Пейдж присвистнул и выглянул в окно, словно ожидая увидеть самого Фарнли.

– В пятнадцать? – повторил он. – Похоже, парнишка был не промах.

– А то!

– И все-таки, знаешь… – Пейдж замялся, – мне всегда казалось, что Фарнли, насколько я его знаю…

– Немного пуританин? – подсказал Барроуз. – Да. Но мы сейчас говорим о пятнадцатилетнем мальчике. Стоит еще сказать, что в ту пору он увлекался оккультными науками, в том числе колдовством и сатанизмом. Но это еще полбеды. Потом его исключили из Итона, что подлило масла в огонь. Ну а довершил дело публичный скандал с буфетчицей, которая утверждала, что беременна. Сэр Дадли решил, что мальчуган непоправимо испорчен, что в нем воплотились самые дурные наклонности прежних поколений Фарнли, не гнушавшихся черной магии. Он заявил, что больше не желает видеть младшего сына. В общем, ставит на нем крест. Поступили, как обычно делается в таких случаях. У леди Фарнли нашелся в Америке преуспевающий кузен, и Джона решено было спровадить с глаз долой за океан. Единственным, кто имел на парнишку хотя бы какое-то влияние, был его учитель, Кеннет Маррей, молодой человек лет двадцати двух – двадцати трех. В Фарнли-Клоуз его взяли после того, как Джон перестал ходить в школу. Немаловажно упомянуть, что Маррей увлекался научной криминалистикой, отчего сразу же завоевал симпатии мальчугана.
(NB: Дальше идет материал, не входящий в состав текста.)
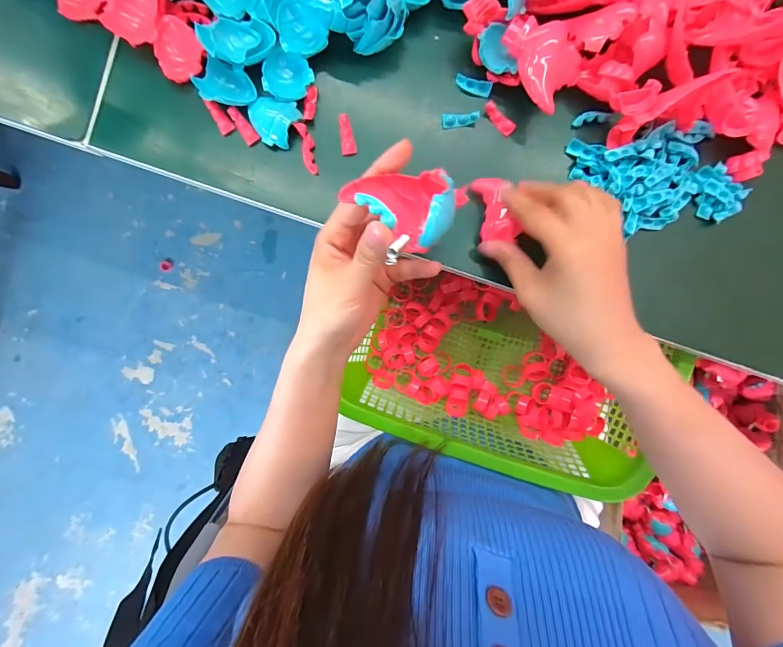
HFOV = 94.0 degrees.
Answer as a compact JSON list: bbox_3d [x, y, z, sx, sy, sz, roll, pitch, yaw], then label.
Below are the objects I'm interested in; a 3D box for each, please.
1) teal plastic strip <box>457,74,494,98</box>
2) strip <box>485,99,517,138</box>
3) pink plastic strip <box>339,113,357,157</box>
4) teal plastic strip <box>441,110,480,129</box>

По тем временам подобное хобби считалось не слишком почтенным, но старый сэр Дадли благоволил к Маррею и против этих занятий не возражал. В то самое время, когда юный Джон окончательно разочаровал сэра Дадли, Маррею предложили место заместителя директора школы в Гамильтоне, на Бермудах. Предложение было заманчивое, разве что от дома далековато. Он согласился: в Фарнли-Клоуз в его услугах все равно больше не нуждались. Ради спокойствия родителей договорились, что Маррей довезет мальчика до Нью-Йорка. Затем он должен был передать Джона кузену леди Фарнли, а сам пересесть на пароход до Бермудов.